ABOUT THIS EXERCISE: Give back a single figure: the number of lines in the entries below that contain "root".

Items listed in a dataset
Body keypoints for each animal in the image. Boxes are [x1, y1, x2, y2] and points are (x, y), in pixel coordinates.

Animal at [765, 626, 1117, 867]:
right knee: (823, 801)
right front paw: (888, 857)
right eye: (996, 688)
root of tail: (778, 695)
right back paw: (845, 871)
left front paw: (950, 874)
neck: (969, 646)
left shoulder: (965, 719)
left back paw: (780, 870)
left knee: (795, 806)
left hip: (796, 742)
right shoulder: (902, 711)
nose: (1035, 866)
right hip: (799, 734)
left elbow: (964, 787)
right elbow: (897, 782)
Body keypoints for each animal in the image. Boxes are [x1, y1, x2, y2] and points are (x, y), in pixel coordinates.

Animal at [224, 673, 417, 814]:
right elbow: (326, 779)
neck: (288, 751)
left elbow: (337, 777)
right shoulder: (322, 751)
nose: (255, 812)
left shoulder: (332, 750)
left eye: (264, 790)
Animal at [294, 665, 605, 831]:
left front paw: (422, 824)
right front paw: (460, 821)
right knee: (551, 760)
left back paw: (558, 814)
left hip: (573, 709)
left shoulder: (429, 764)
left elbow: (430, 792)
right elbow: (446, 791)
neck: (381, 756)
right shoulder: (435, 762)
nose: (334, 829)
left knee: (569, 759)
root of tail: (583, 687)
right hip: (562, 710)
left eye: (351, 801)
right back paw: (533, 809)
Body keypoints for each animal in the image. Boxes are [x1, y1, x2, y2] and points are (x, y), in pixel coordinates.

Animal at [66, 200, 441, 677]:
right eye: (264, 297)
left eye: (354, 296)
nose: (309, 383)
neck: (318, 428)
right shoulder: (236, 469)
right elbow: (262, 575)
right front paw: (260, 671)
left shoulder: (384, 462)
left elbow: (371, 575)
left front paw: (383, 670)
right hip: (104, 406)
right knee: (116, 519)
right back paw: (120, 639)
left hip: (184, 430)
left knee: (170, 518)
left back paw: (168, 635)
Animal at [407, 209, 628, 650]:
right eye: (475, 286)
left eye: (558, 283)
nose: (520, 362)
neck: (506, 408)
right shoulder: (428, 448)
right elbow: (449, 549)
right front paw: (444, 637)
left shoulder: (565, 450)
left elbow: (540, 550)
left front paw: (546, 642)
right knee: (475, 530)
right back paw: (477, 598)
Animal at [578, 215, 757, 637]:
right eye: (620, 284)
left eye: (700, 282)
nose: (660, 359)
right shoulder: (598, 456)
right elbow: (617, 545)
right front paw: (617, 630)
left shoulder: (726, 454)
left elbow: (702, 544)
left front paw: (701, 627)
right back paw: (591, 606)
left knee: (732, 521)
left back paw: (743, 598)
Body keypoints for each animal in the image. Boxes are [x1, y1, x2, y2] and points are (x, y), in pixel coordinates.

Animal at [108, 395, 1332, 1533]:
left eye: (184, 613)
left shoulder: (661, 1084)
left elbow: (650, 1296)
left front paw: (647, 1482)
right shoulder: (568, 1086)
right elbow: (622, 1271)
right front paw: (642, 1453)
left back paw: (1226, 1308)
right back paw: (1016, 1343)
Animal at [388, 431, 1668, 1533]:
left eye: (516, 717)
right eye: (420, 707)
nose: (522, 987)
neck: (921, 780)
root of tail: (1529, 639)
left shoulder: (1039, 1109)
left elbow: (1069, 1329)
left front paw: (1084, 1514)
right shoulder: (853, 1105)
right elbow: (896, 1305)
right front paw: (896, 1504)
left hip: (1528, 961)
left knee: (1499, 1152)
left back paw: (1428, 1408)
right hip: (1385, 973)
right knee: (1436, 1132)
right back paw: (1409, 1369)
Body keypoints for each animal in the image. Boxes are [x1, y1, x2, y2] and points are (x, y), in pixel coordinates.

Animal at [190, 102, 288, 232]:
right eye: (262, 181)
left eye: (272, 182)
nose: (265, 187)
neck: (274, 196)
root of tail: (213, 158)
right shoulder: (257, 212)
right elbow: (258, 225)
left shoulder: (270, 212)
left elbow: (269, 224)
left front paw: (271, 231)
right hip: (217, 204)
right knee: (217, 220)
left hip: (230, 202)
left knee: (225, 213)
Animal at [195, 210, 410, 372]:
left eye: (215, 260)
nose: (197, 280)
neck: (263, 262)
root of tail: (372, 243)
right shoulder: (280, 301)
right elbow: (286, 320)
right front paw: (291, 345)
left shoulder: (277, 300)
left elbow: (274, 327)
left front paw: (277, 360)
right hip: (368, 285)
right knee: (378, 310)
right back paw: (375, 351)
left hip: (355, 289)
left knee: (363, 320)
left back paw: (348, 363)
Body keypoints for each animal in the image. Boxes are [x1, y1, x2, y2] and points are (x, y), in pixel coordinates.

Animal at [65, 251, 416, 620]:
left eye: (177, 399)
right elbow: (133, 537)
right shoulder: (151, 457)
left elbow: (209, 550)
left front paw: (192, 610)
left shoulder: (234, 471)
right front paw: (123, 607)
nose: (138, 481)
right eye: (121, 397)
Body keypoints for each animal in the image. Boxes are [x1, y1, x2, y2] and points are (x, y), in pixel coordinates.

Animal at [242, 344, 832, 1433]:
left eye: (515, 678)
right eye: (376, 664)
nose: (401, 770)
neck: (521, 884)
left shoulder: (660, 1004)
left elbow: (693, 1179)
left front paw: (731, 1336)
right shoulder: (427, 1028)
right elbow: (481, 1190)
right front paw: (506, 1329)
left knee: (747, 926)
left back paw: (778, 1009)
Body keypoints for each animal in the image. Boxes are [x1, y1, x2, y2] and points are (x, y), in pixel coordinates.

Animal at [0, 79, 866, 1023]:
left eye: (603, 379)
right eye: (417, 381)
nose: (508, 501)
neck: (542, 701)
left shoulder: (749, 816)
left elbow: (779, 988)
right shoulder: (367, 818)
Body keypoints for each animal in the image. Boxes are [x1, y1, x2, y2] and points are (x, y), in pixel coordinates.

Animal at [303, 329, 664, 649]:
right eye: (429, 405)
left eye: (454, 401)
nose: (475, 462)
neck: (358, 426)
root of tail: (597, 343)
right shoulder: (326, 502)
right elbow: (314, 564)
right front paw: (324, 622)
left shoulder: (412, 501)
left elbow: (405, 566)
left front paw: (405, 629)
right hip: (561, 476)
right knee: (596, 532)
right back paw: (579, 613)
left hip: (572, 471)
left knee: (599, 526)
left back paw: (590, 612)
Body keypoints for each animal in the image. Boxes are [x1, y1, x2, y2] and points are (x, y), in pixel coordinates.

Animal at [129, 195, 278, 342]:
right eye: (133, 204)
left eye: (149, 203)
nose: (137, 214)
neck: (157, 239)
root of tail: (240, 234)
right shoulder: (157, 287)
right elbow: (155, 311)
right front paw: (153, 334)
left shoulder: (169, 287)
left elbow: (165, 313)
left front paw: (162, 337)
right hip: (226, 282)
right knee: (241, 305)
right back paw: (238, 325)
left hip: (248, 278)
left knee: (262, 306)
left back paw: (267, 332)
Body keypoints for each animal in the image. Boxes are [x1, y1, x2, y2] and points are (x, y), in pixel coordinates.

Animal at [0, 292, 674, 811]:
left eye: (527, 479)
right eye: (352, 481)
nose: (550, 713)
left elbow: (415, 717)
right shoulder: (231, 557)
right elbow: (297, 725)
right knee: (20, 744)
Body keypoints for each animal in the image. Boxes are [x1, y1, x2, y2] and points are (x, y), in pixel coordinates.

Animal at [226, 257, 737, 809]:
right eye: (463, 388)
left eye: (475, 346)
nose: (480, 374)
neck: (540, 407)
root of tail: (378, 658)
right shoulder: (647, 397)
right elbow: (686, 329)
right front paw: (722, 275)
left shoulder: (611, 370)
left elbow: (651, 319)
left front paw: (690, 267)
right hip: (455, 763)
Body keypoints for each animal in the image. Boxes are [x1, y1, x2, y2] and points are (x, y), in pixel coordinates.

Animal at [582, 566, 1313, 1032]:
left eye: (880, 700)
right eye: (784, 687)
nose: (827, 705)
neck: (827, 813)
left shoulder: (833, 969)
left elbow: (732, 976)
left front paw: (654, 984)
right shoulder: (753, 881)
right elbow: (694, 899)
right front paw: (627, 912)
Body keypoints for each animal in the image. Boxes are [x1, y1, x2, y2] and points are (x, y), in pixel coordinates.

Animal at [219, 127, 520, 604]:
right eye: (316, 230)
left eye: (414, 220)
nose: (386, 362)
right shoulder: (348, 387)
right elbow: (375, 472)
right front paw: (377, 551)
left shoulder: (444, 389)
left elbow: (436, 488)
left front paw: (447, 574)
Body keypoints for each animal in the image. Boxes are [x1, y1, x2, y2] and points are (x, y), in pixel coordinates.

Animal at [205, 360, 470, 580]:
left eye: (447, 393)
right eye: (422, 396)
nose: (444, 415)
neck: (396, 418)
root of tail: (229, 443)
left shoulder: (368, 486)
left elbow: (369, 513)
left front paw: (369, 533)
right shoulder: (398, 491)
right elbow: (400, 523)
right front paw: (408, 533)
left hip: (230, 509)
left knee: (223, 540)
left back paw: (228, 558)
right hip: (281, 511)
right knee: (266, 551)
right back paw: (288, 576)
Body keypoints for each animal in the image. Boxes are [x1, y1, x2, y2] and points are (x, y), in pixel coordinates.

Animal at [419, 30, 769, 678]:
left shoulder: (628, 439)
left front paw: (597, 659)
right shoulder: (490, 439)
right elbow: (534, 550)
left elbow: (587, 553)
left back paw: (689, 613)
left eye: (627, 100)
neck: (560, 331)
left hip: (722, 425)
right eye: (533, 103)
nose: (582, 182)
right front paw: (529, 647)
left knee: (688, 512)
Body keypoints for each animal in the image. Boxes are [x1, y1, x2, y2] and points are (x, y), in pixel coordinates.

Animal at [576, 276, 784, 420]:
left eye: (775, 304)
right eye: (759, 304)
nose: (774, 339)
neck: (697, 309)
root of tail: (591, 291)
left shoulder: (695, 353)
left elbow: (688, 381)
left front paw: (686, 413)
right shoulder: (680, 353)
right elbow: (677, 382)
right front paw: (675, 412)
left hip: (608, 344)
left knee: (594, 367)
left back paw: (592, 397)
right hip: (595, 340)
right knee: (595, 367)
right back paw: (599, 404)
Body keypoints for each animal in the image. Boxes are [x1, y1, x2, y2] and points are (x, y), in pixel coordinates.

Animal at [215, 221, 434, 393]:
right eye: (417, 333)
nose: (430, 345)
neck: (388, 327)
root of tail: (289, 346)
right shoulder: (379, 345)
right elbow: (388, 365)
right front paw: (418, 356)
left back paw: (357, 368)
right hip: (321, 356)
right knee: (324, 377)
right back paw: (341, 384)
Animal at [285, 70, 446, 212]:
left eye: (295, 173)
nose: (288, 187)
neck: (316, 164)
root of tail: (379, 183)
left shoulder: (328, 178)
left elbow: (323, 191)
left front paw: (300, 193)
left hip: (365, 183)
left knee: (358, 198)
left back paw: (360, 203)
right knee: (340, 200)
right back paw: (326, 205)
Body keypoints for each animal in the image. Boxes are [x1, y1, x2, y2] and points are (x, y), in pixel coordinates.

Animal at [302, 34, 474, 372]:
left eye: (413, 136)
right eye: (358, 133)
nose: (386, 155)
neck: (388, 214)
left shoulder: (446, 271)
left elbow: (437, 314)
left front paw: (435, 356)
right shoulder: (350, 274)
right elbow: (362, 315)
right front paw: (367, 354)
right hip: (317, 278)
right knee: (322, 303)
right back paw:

RESULT FOR THIS EXERCISE: 12